En parcourant les sept cents photographies que nous avons publiées ici, dans l’Icelandic Times, en juillet et août, quelque chose de calme et d’édifiant se produit. Soudain, on se souvient combien notre été nordique peut être chaud et radieux, et combien il est agréable d’être chez soi.
Choisir ses plats préférés parmi une telle abondance n’est jamais facile. Pourtant, neuf photographies me reviennent sans cesse, refusant d’être ignorées. Ce sont celles qui, pour moi, capturent véritablement l’essence de la saison. Des instants qui furent, et qui, presque aussi vite, disparurent.

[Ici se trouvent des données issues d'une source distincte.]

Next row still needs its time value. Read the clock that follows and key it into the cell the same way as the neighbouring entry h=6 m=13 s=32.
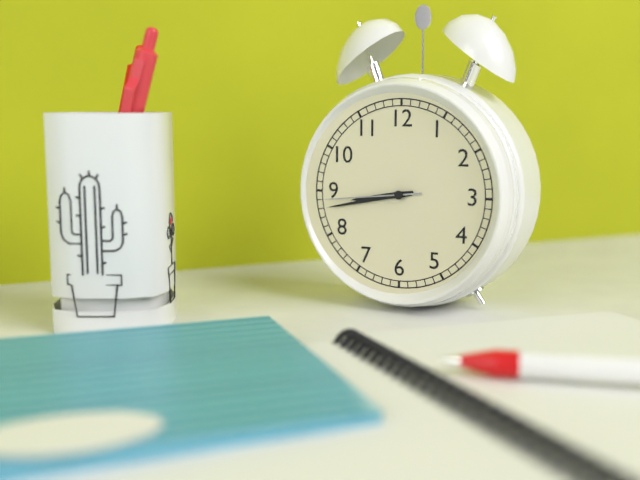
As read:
h=8 m=43 s=44
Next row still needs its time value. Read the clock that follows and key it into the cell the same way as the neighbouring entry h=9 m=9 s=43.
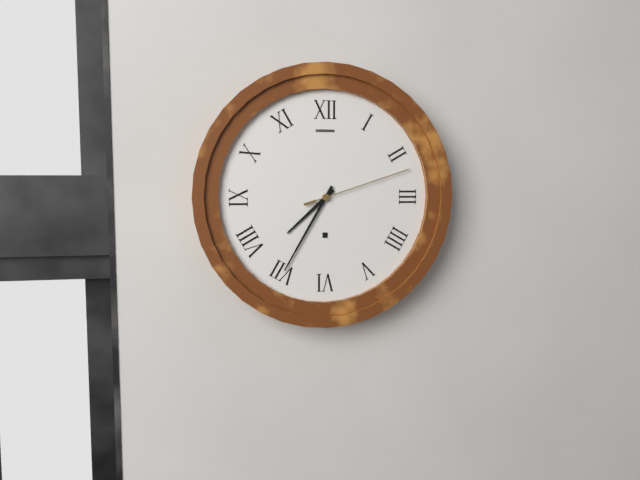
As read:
h=7 m=35 s=12
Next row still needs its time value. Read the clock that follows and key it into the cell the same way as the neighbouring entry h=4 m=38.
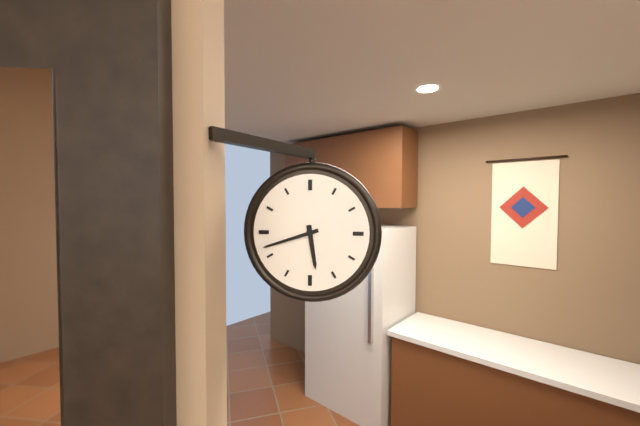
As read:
h=5 m=42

On oublie si facilement ces petits moments, les laissant se perdre dans le flot des jours. Mais la caméra se souvient. Elle les conserve avec douceur et fidélité, longtemps après que la chaleur se soit dissipée sur notre peau. Les photographies, j’en suis venue à le comprendre, survivent aux moments qu’elles immortalisent bien plus longtemps qu’on ne l’imagine. Ils deviennent les gardiens silencieux de la lumière estivale, prêts à nous réchauffer à nouveau chaque fois que nous avons besoin de nous rappeler qu’il était, en effet, bon d’être là.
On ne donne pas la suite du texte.